La première explication est que la population est bien plus jeune. Ensuite, dès le début, les pays ont pris l’épidémie très au sérieux et ont mis en place des mesures pour se protéger. Il y a en Afrique une longue tradition de prise en charge des malades par la communauté. Lors de la dernière épidémie d’Ebola en Afrique de l’Ouest, les quarantaines ont été organisées avec un niveau d’efficacité que les Occidentaux n’ont jamais atteint.

Le climat a sans doute aussi aidé, mais ce n’est qu’une supposition. On entend beaucoup de gens dire : « Voilà pourquoi la situation est différente en Afrique. » Mais, il faut être très prudent quand on avance des explications.

Faute de candidats, la République démocratique du Congo (RDC) a restitué à Covax 1,3 million de doses d’AstraZeneca sur le 1,8 million de doses reçu. Comment expliquez-vous cette hésitation ?
Les dirigeants africains ont essayé à plusieurs reprises de mobiliser leurs populations. Mais les vaccins ne sont jamais arrivés. Comme dans la fable du Garçon qui criait au loup, au bout de la troisième fois, les villageois ne se sont plus déplacés. On ne peut pas se contenter de dire aux gens : « Venez ! » le jour où les doses sont enfin là.

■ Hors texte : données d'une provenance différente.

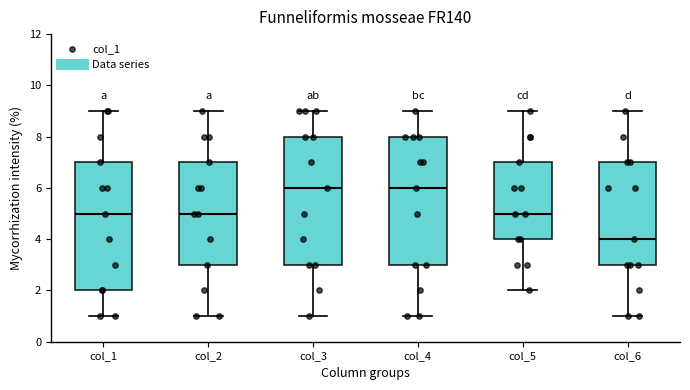

Where is the lower edge of the box for col_1 on the y-axis? The values are not printed on the chart, so give them approximately, as read against the axis.

2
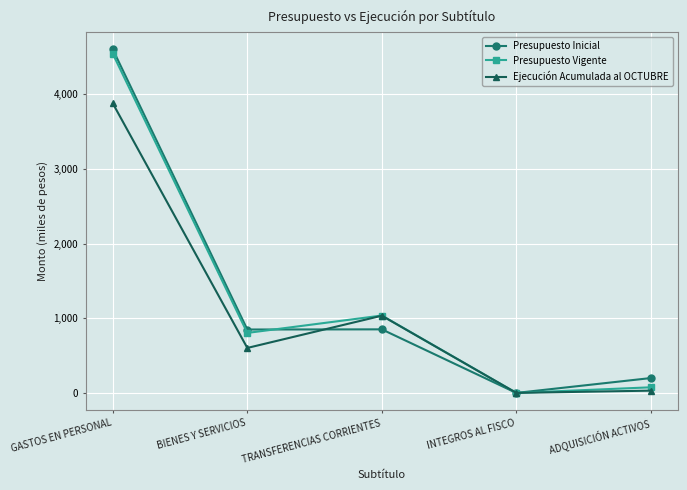

Read the Presupuesto Vigente value at ADQUISICIÓN ACTIVOS.

75.3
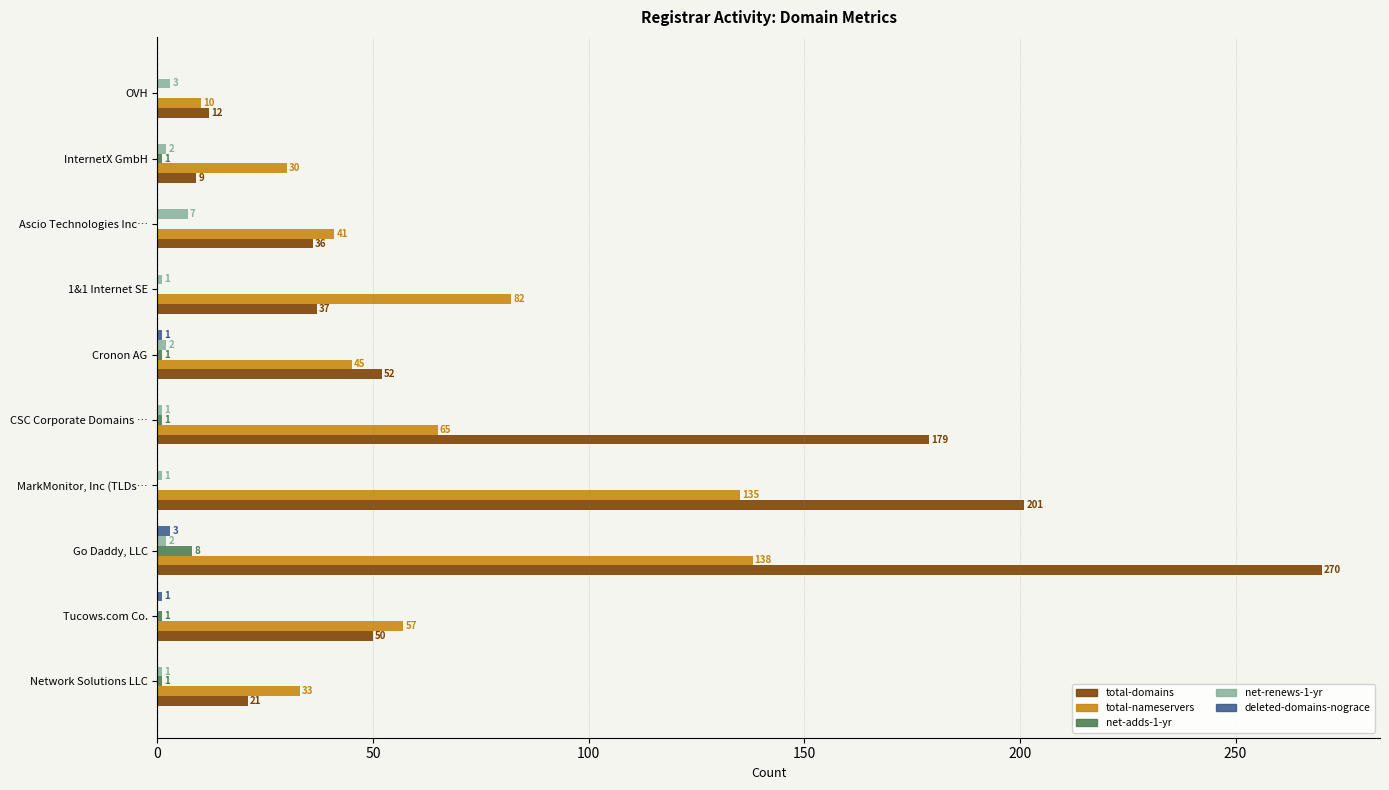

What is the sum of the net-renews-1-yr values at OVH and Ascio Technologies Inc…?

10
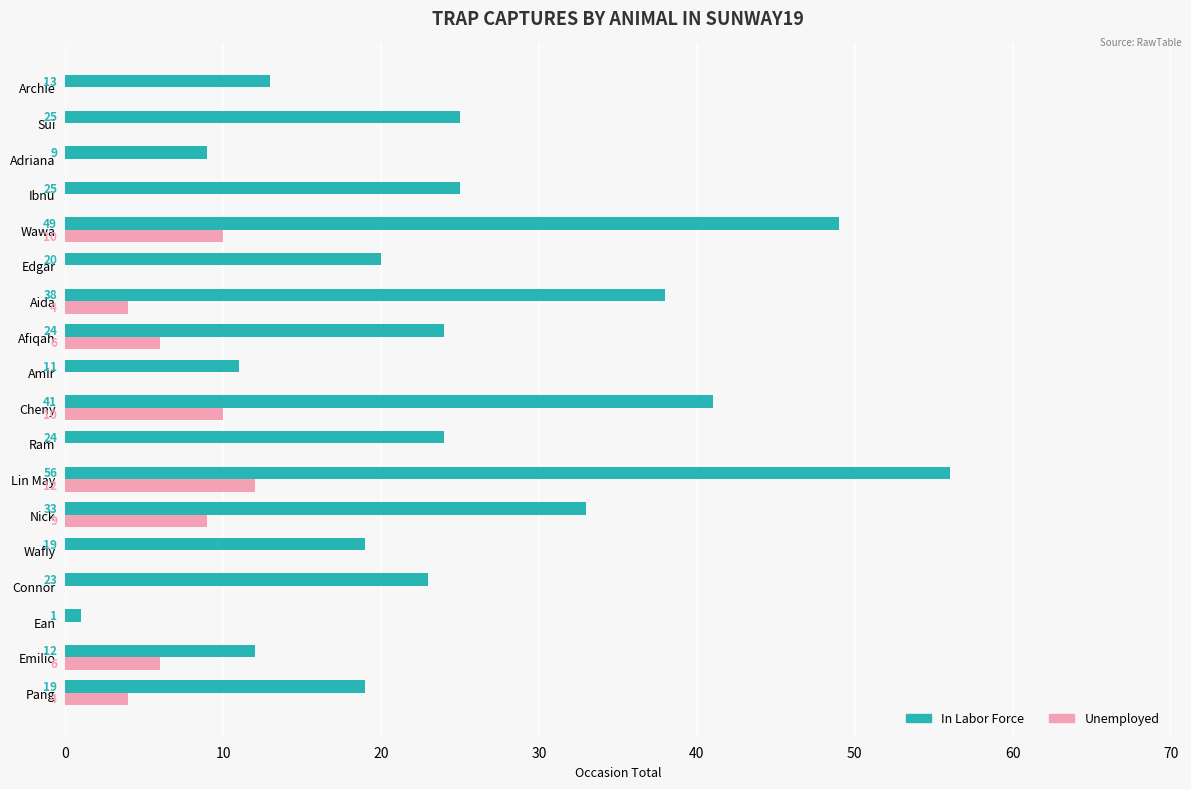

Which series has the largest total across all categories?

In Labor Force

A quoi faut-il s’attendre avec l’émergence de nouveaux variants ?
Ils frappent de plein fouet les populations les plus jeunes. Mon fils, qui a été extrêmement prudent pendant un an et demi, vient d’être infecté par le variant Delta au Royaume-Uni. Ces variants se propagent différemment, plus rapidement. Les pays pauvres n’ont toujours pas de tests, pas de vaccins et pour certains n’ont pas connu de première vague importante. Ils sont très vulnérables, car le niveau d’immunité des populations est faible.

Et si les vaccins s’avéraient moins efficaces contre les nouveaux variants ?
Parfois ils marchent mieux, parfois moins bien, mais, dans l’ensemble, ils sont efficaces. Une modélisation de l’Imperial College montre que, même avec une efficacité réduite de 20 % ou 30 %, l’impact en termes de santé publique reste majeur. Les firmes pharmaceutiques nous disent : « Nous avons besoin d’un booster », et certains pays s’y préparent déjà en achetant des doses. Mais, à ce stade, nous ne le recommandons pas.